Activity — Exactly as given, output all the records that follow.

[Object-level change descriptions]
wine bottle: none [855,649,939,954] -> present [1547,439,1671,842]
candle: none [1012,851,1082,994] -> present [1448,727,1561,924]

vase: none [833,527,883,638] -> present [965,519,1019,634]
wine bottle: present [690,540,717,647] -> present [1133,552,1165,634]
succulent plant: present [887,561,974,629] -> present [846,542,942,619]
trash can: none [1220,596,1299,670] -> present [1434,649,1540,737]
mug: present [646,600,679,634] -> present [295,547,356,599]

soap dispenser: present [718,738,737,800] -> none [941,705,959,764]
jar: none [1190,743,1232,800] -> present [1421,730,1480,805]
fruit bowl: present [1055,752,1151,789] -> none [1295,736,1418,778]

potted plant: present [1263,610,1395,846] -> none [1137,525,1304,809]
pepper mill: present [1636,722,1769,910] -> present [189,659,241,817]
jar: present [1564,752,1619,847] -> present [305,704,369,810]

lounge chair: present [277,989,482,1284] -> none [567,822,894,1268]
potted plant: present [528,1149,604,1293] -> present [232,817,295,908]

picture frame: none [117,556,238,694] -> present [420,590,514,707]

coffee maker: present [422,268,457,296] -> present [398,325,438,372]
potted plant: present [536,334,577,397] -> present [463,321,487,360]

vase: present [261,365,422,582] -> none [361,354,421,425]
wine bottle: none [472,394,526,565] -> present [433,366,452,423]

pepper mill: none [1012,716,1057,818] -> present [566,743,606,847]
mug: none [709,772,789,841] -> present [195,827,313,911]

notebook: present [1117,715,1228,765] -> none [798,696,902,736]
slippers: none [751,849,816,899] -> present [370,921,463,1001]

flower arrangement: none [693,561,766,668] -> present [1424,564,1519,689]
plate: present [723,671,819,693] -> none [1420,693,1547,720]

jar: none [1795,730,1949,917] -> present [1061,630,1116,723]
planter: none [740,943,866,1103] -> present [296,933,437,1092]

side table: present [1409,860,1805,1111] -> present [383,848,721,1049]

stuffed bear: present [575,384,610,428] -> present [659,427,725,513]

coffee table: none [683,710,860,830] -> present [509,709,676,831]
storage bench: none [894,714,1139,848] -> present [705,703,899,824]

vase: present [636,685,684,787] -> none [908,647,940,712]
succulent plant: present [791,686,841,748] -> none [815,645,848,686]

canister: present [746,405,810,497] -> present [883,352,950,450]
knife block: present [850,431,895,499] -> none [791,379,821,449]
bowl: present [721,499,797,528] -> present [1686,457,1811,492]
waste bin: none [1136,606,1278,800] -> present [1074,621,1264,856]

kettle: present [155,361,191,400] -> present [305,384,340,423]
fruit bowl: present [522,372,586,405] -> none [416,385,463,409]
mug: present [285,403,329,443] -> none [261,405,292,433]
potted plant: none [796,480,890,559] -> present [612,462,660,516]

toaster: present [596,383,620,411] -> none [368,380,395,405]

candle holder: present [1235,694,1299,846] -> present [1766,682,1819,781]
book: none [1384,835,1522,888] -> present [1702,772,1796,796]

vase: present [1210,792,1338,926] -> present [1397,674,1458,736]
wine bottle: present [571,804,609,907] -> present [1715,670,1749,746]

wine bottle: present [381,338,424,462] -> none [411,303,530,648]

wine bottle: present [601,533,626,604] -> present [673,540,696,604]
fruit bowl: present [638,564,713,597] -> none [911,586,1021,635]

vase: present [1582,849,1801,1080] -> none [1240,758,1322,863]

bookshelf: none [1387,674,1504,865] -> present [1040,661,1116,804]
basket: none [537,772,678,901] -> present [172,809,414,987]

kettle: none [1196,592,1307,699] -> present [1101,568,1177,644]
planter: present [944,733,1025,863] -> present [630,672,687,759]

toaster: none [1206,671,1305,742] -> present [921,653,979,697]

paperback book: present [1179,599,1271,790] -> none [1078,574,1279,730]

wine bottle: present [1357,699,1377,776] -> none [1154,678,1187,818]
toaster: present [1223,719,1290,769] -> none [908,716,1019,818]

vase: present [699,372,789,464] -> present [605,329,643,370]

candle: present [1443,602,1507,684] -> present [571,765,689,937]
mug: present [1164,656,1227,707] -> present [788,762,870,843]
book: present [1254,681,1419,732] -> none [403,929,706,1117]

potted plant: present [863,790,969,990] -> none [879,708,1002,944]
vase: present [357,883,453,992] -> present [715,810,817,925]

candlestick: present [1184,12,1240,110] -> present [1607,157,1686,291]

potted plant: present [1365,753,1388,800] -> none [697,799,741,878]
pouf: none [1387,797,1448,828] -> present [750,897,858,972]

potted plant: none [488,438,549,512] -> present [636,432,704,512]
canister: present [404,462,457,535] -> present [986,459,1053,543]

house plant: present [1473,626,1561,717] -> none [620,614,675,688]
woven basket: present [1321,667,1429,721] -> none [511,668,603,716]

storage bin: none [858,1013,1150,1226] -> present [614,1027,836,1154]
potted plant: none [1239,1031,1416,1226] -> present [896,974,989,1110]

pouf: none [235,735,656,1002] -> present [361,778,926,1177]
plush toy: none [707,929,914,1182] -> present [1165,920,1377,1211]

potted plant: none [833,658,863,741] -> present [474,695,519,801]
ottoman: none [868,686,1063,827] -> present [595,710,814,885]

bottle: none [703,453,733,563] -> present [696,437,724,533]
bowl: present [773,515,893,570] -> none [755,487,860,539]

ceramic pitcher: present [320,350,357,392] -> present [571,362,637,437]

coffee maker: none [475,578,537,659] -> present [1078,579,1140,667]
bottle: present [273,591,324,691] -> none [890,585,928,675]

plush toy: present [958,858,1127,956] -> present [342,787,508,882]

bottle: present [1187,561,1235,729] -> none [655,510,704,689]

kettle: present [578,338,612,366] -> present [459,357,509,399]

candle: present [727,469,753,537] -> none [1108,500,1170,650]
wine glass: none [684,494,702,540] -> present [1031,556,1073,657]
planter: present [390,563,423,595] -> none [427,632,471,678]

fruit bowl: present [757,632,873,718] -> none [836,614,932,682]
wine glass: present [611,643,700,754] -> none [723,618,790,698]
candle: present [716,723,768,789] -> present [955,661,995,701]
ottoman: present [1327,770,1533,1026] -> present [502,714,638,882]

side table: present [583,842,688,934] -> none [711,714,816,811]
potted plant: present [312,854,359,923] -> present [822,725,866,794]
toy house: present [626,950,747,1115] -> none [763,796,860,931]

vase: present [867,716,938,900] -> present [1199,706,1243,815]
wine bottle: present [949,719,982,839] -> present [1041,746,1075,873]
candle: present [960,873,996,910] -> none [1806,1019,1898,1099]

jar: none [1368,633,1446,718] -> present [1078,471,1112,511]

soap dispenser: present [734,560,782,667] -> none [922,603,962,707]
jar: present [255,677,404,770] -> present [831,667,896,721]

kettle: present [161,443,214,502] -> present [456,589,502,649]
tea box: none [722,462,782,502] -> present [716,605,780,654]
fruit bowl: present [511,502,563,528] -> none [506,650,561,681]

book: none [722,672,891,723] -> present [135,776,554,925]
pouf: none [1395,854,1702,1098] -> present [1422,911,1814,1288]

Exercise result —
wine bottle: none [855,649,939,954] -> present [1547,439,1671,842]
candle: none [1012,851,1082,994] -> present [1448,727,1561,924]

vase: none [833,527,883,638] -> present [965,519,1019,634]
wine bottle: present [690,540,717,647] -> present [1133,552,1165,634]
succulent plant: present [887,561,974,629] -> present [846,542,942,619]
trash can: none [1220,596,1299,670] -> present [1434,649,1540,737]
mug: present [646,600,679,634] -> present [295,547,356,599]

soap dispenser: present [718,738,737,800] -> none [941,705,959,764]
jar: none [1190,743,1232,800] -> present [1421,730,1480,805]
fruit bowl: present [1055,752,1151,789] -> none [1295,736,1418,778]

potted plant: present [1263,610,1395,846] -> none [1137,525,1304,809]
pepper mill: present [1636,722,1769,910] -> present [189,659,241,817]
jar: present [1564,752,1619,847] -> present [305,704,369,810]

lounge chair: present [277,989,482,1284] -> none [567,822,894,1268]
potted plant: present [528,1149,604,1293] -> present [232,817,295,908]

picture frame: none [117,556,238,694] -> present [420,590,514,707]

coffee maker: present [422,268,457,296] -> present [398,325,438,372]
potted plant: present [536,334,577,397] -> present [463,321,487,360]

vase: present [261,365,422,582] -> none [361,354,421,425]
wine bottle: none [472,394,526,565] -> present [433,366,452,423]

pepper mill: none [1012,716,1057,818] -> present [566,743,606,847]
mug: none [709,772,789,841] -> present [195,827,313,911]

notebook: present [1117,715,1228,765] -> none [798,696,902,736]
slippers: none [751,849,816,899] -> present [370,921,463,1001]

flower arrangement: none [693,561,766,668] -> present [1424,564,1519,689]
plate: present [723,671,819,693] -> none [1420,693,1547,720]

jar: none [1795,730,1949,917] -> present [1061,630,1116,723]
planter: none [740,943,866,1103] -> present [296,933,437,1092]

side table: present [1409,860,1805,1111] -> present [383,848,721,1049]

stuffed bear: present [575,384,610,428] -> present [659,427,725,513]

coffee table: none [683,710,860,830] -> present [509,709,676,831]
storage bench: none [894,714,1139,848] -> present [705,703,899,824]

vase: present [636,685,684,787] -> none [908,647,940,712]
succulent plant: present [791,686,841,748] -> none [815,645,848,686]

canister: present [746,405,810,497] -> present [883,352,950,450]
knife block: present [850,431,895,499] -> none [791,379,821,449]
bowl: present [721,499,797,528] -> present [1686,457,1811,492]
waste bin: none [1136,606,1278,800] -> present [1074,621,1264,856]

kettle: present [155,361,191,400] -> present [305,384,340,423]
fruit bowl: present [522,372,586,405] -> none [416,385,463,409]
mug: present [285,403,329,443] -> none [261,405,292,433]
potted plant: none [796,480,890,559] -> present [612,462,660,516]

toaster: present [596,383,620,411] -> none [368,380,395,405]

candle holder: present [1235,694,1299,846] -> present [1766,682,1819,781]
book: none [1384,835,1522,888] -> present [1702,772,1796,796]

vase: present [1210,792,1338,926] -> present [1397,674,1458,736]
wine bottle: present [571,804,609,907] -> present [1715,670,1749,746]

wine bottle: present [381,338,424,462] -> none [411,303,530,648]

wine bottle: present [601,533,626,604] -> present [673,540,696,604]
fruit bowl: present [638,564,713,597] -> none [911,586,1021,635]

vase: present [1582,849,1801,1080] -> none [1240,758,1322,863]

bookshelf: none [1387,674,1504,865] -> present [1040,661,1116,804]
basket: none [537,772,678,901] -> present [172,809,414,987]

kettle: none [1196,592,1307,699] -> present [1101,568,1177,644]
planter: present [944,733,1025,863] -> present [630,672,687,759]

toaster: none [1206,671,1305,742] -> present [921,653,979,697]

paperback book: present [1179,599,1271,790] -> none [1078,574,1279,730]

wine bottle: present [1357,699,1377,776] -> none [1154,678,1187,818]
toaster: present [1223,719,1290,769] -> none [908,716,1019,818]

vase: present [699,372,789,464] -> present [605,329,643,370]

candle: present [1443,602,1507,684] -> present [571,765,689,937]
mug: present [1164,656,1227,707] -> present [788,762,870,843]
book: present [1254,681,1419,732] -> none [403,929,706,1117]

potted plant: present [863,790,969,990] -> none [879,708,1002,944]
vase: present [357,883,453,992] -> present [715,810,817,925]

candlestick: present [1184,12,1240,110] -> present [1607,157,1686,291]

potted plant: present [1365,753,1388,800] -> none [697,799,741,878]
pouf: none [1387,797,1448,828] -> present [750,897,858,972]

potted plant: none [488,438,549,512] -> present [636,432,704,512]
canister: present [404,462,457,535] -> present [986,459,1053,543]

house plant: present [1473,626,1561,717] -> none [620,614,675,688]
woven basket: present [1321,667,1429,721] -> none [511,668,603,716]

storage bin: none [858,1013,1150,1226] -> present [614,1027,836,1154]
potted plant: none [1239,1031,1416,1226] -> present [896,974,989,1110]

pouf: none [235,735,656,1002] -> present [361,778,926,1177]
plush toy: none [707,929,914,1182] -> present [1165,920,1377,1211]

potted plant: none [833,658,863,741] -> present [474,695,519,801]
ottoman: none [868,686,1063,827] -> present [595,710,814,885]

bottle: none [703,453,733,563] -> present [696,437,724,533]
bowl: present [773,515,893,570] -> none [755,487,860,539]

ceramic pitcher: present [320,350,357,392] -> present [571,362,637,437]

coffee maker: none [475,578,537,659] -> present [1078,579,1140,667]
bottle: present [273,591,324,691] -> none [890,585,928,675]

plush toy: present [958,858,1127,956] -> present [342,787,508,882]

bottle: present [1187,561,1235,729] -> none [655,510,704,689]

kettle: present [578,338,612,366] -> present [459,357,509,399]

candle: present [727,469,753,537] -> none [1108,500,1170,650]
wine glass: none [684,494,702,540] -> present [1031,556,1073,657]
planter: present [390,563,423,595] -> none [427,632,471,678]

fruit bowl: present [757,632,873,718] -> none [836,614,932,682]
wine glass: present [611,643,700,754] -> none [723,618,790,698]
candle: present [716,723,768,789] -> present [955,661,995,701]
ottoman: present [1327,770,1533,1026] -> present [502,714,638,882]

side table: present [583,842,688,934] -> none [711,714,816,811]
potted plant: present [312,854,359,923] -> present [822,725,866,794]
toy house: present [626,950,747,1115] -> none [763,796,860,931]

vase: present [867,716,938,900] -> present [1199,706,1243,815]
wine bottle: present [949,719,982,839] -> present [1041,746,1075,873]
candle: present [960,873,996,910] -> none [1806,1019,1898,1099]

jar: none [1368,633,1446,718] -> present [1078,471,1112,511]

soap dispenser: present [734,560,782,667] -> none [922,603,962,707]
jar: present [255,677,404,770] -> present [831,667,896,721]

kettle: present [161,443,214,502] -> present [456,589,502,649]
tea box: none [722,462,782,502] -> present [716,605,780,654]
fruit bowl: present [511,502,563,528] -> none [506,650,561,681]

book: none [722,672,891,723] -> present [135,776,554,925]
pouf: none [1395,854,1702,1098] -> present [1422,911,1814,1288]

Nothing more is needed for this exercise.